When LIfe is Interrupted

When LIfe is Interrupted

Epiphany
Pastor Mitch Coggin January 28, 2024 Epiphany 4B

Where is God this morning? What is God doing?

Is God as absent, as uninvolved as we sometimes feel? Do we often find ourselves surprised by unexpected thoughts or feelings that, upon closer explanation, could only be described as God’s touch or activity?

What is God trying to say to me, to us, to the church?

We listen to today’s scripture from Psalms and the Gospel of Mark as we listen for God’s presence and action in our own lives.

The drumbeat of God’s activity through Jesus’ ministry in Mark is steady and constant. Immediately after Jesus’ baptism, Jesus called his disciples. Next, they ventured 40 kilometers to Capernaum on the Sabbath and they entered the synagogue to worship.

Jesus began to teach and the people were “astounded at his teaching, for he taught them as one having authority, and not as the scribes.” But, the content of his teaching gets little attention. What did get people’s attention was an unusual interruption. A man with an unclean spirit interrupted Jesus’ with an outcry that was troubling, “What do you have to do with us?”

The word in Greek for ‘unclean spirit’ literally means impure spirit. An impure spirit implies it is contrary to what is sacred. Jesus engages that unclean spirit and orders the spirit to be silent. That is the key for me, rendering silent whatever is the opposite of the sacred. We will not give our power or our attention to anything that keeps us away from God’s best for us.

Let’s play with that idea of our holding on to those impure spirits. The impure spirit doesn’t go away quickly even when we want to silence it and move on. The unclean spirit shows up in the newspaper, it gets talked about in conversations between family members, church folk, and throughout the community.
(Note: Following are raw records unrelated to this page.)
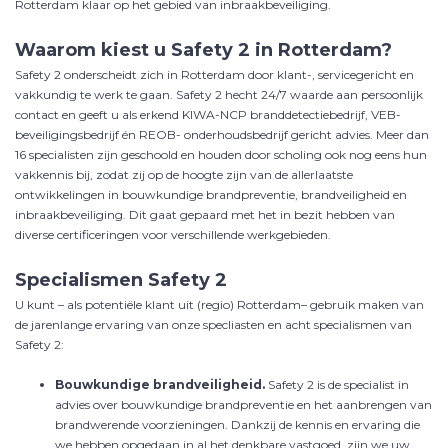
Rotterdam klaar op het gebied van inbraakbeveiliging.
Waarom kiest u Safety 2 in Rotterdam?
Safety 2 onderscheidt zich in Rotterdam door klant-, servicegericht en
vakkundig te werk te gaan. Safety 2 hecht 24/7 waarde aan persoonlijk
contact en geeft u als
erkend KIWA-NCP branddetectiebedrijf, VEB-
beveiligingsbedrijf én REOB- onderhoudsbedrijf gericht advies
. Meer dan
16 specialisten zijn geschoold en houden door scholing ook nog eens hun
vakkennis bij, zodat zij op de hoogte zijn van de allerlaatste
ontwikkelingen in bouwkundige brandpreventie, brandveiligheid en
inbraakbeveiliging. Dit gaat gepaard met het in bezit hebben van
diverse certificeringen voor verschillende werkgebieden.
Specialismen Safety 2
U kunt – als potentiële klant uit (regio) Rotterdam– gebruik maken van
de jarenlange ervaring van onze specliasten en acht specialismen van
Safety 2:
Bouwkundige brandveiligheid.
Safety 2 is de specialist in
advies over bouwkundige brandpreventie en het aanbrengen van
brandwerende voorzieningen. Dankzij de kennis en ervaring die
we hebben opgedaan in al het denkbare vastgoed, zijn we uw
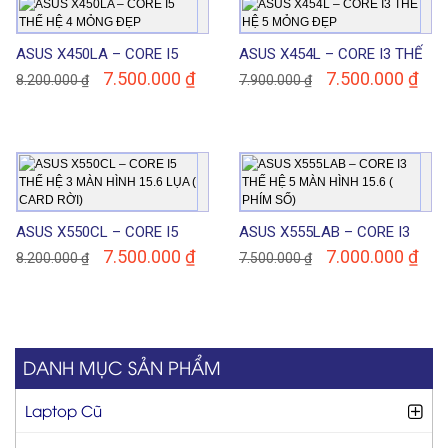
ASUS X450LA – CORE I5
ASUS X454L – CORE I3 THẾ
THẾ HỆ 4 MỎNG ĐẸP
HỆ 5 MỎNG ĐẸP
7.500.000
₫
7.500.000
₫
8.200.000
₫
7.900.000
₫
ASUS X550CL – CORE I5
ASUS X555LAB – CORE I3
THẾ HỆ 3 MÀN HÌNH 15.6
THẾ HỆ 5 MÀN HÌNH 15.6 (
7.500.000
₫
7.000.000
₫
8.200.000
₫
7.500.000
₫
LỤA ( CARD RỜI)
PHÍM SỐ)
DANH MỤC SẢN PHẨM
Laptop Cũ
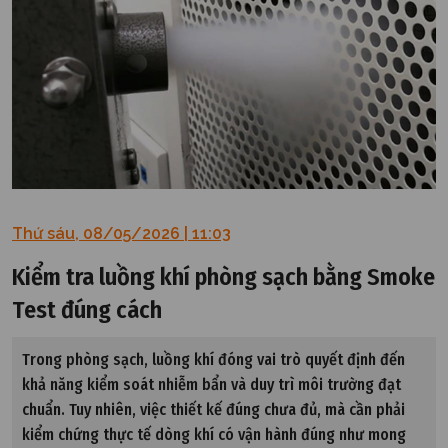
Thứ sáu, 08/05/2026 | 11:03
Kiểm tra luồng khí phòng sạch bằng Smoke
Test đúng cách
Trong phòng sạch, luồng khí đóng vai trò quyết định đến
khả năng kiểm soát nhiễm bẩn và duy trì môi trường đạt
chuẩn. Tuy nhiên, việc thiết kế đúng chưa đủ, mà cần phải
kiểm chứng thực tế dòng khí có vận hành đúng như mong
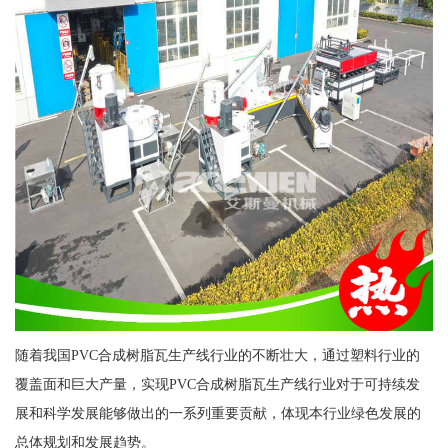
随着我国PVC合成树脂瓦生产线行业的不断壮大，通过塑料行业的
覆盖面和巨大产量，实现PVC合成树脂瓦生产线行业对于可持续发
展和科学发展能够做出的一系列重要贡献，体现本行业绿色发展的
总体规划和发展趋势。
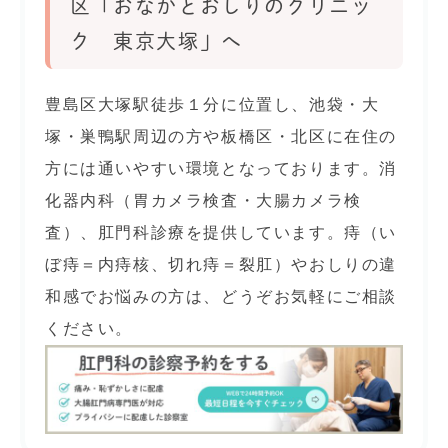
区「おなかとおしりのクリニッ
ク 東京大塚」へ
豊島区大塚駅徒歩１分に位置し、池袋・大
塚・巣鴨駅周辺の方や板橋区・北区に在住の
方には通いやすい環境となっております。消
化器内科（胃カメラ検査・大腸カメラ検
査）、肛門科診療を提供しています。痔（い
ぼ痔＝内痔核、切れ痔＝裂肛）やおしりの違
和感でお悩みの方は、どうぞお気軽にご相談
ください。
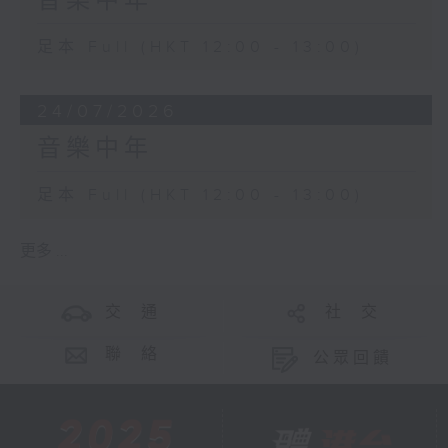
音樂中年
足本 Full (HKT 12:00 - 13:00)
24/07/2026
音樂中年
足本 Full (HKT 12:00 - 13:00)
更多 ...
交 通
社 交
聯 絡
公眾回饋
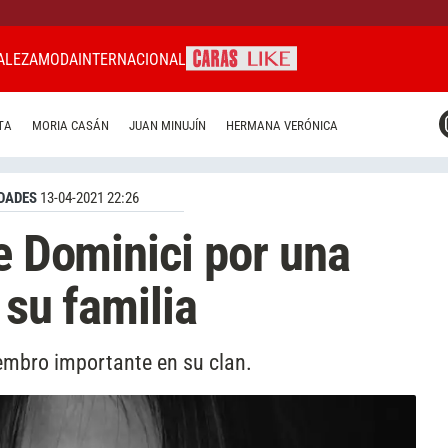
ALEZA
MODA
INTERNACIONAL
CARAS MIAMI
TA
MORIA CASÁN
JUAN MINUJÍN
HERMANA VERÓNICA
CARAS BRASIL
CARAS URUGUAY
DADES
13-04-2021 22:26
de Dominici por una
 su familia
iembro importante en su clan.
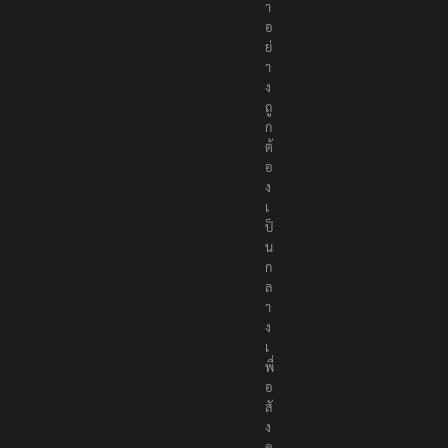
า
อ
ย่
า
ง
ถู
ก
ต้
อ
ง
เ
ป็
น
ก
ล
า
ง
เ
พื่
อ
สั
ง
ค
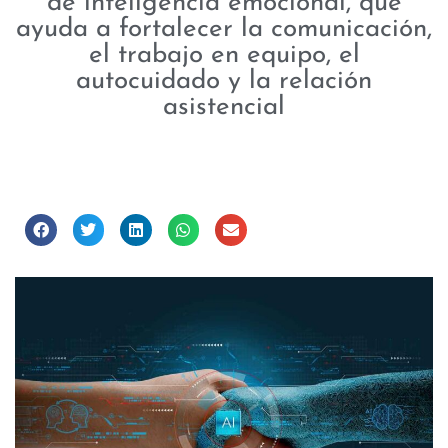
de inteligencia emocional, que
ayuda a fortalecer la comunicación,
el trabajo en equipo, el
autocuidado y la relación
asistencial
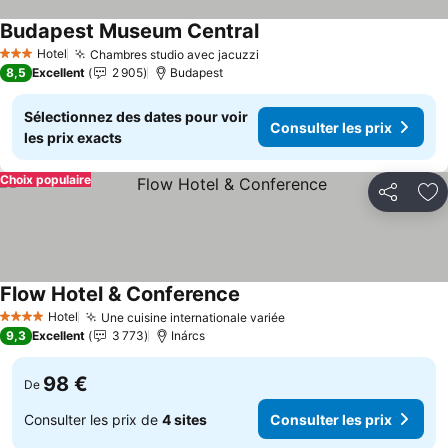
Budapest Museum Central
Consulter les prix
Hotel
Chambres studio avec jacuzzi
Consulter les prix
3 Étoiles
8,5
Excellent
2 905
Budapest
Sélectionnez des dates pour voir
Consulter les prix
les prix exacts
Choix populaire
Partager
Aj
Flow Hotel & Conference
Consulter les prix
Hotel
Une cuisine internationale variée
Consulter les prix
4 Étoiles
9,3
Excellent
3 773
Inárcs
98 €
De
Consulter les prix de
4 sites
Consulter les prix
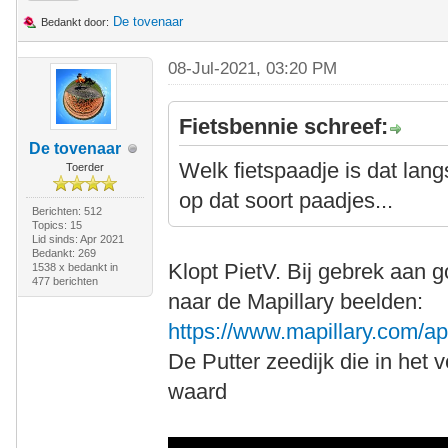
De tovenaar
Bedankt door:
08-Jul-2021, 03:20 PM
Fietsbennie schreef:
De tovenaar
Welk fietspaadje is dat lang
Toerder
op dat soort paadjes...
Berichten: 512
Topics: 15
Lid sinds: Apr 2021
Bedankt: 269
Klopt PietV. Bij gebrek aan go
1538 x bedankt in
477 berichten
naar de Mapillary beelden:
https://www.mapillary.com
De Putter zeedijk die in het v
waard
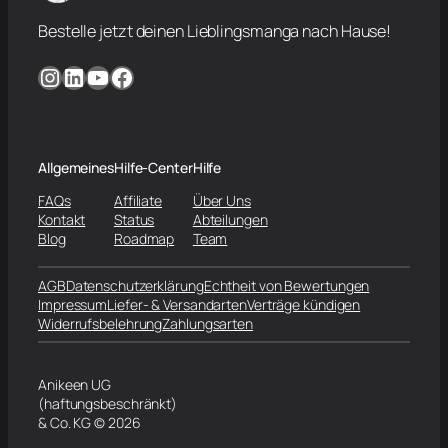
Bestelle jetzt deinen Lieblingsmanga nach Hause!
Instagram
LinkedIn
YouTube
Facebook
Allgemeines
Hilfe-Center
Hilfe
FAQs
Affiliate
Über Uns
Kontakt
Status
Abteilungen
Blog
Roadmap
Team
AGB
Datenschutzerklärung
Echtheit von Bewertungen
Impressum
Liefer- & Versandarten
Verträge kündigen
Widerrufsbelehrung
Zahlungsarten
Anikeen UG
(haftungsbeschränkt)
& Co. KG © 2026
It gets perpetuated by allowing the impure spirit to interrupt, to cast doubt and blame, and cause breaks in families and faith communities.

Jesus dealt with the man with the impure spirit when he silenced the storm within the man. Then, Jesus returned to his teaching. Teaching and healing were central to his ministry. The crowd moved on from the interruption and were, again, amazed at Jesus’ teaching because he taught with authority. These interruptions, instead of pulling us away from God, are an opportunity to return to God’s presence.

In Psalm 111,we see a larger world that opens us to something greater and better as we become mindful of a God who made a covenant with us and has kept that covenant. This psalmist introduces God’s presence and action in the world, in individuals, and in communities. This scripture from Psalms is about the reasons and the ways that God is being praised for his wonderful deeds; for the ways he is taking care of us, and the faithfulness of God over the generations.

The Lord causes his wonders to be remembered. He is kind and tender… He is faithful and right in everything he does. All his rules can be trusted.

At the end of the verses we read is, perhaps, the most well-known verse: “The fear of the Lord is the beginning of wisdom.”

Fear is not fright in this context; fear is awe and reverence. It is that sense of reverence for what God is doing. Those who are in awe of God live in a larger world and allow themselves to be open to something greater, something better. God has made promises to us and continues to keep those promises. How are we known in the community in ways that reflect our awe and reverence of God?

There are seldom immediate answers, there are rarely quick fixes, there is not a 1-2-3 solution that will clear away the mystery and unrest we face. These require continuing open conversations.

In those conversations, we also have an opportunity to be silent and listen. In the conversation at St Andrews last Sunday, people were intentional about offering questions, expressing their confusion, and offering hope that God was at work in some way. I am often with people whose conversations are stuck because there is so much turmoil in their lives and hearts. We all face struggle, we doubt, and we are reluctant to be silent and listen.

In the midst of all these conversations, I keep hearing Jesus’ words to the unclean spirit, the impure spirit, “be silent.” There is a call and a challenge and an opportunity …in the face of either what we do not understand or what comes at us that seems the opposite of God’s best is an opportunity to be silent and listen.

At the end of Psalm 111 we hear, “the fear of the Lord is the beginning of wisdom.” We are invited into a sense of awe and wonder, when we can be silent, embrace the unknown,and understand that God is with us. I don’t know exactly what that means except that we are okay, and we will be okay.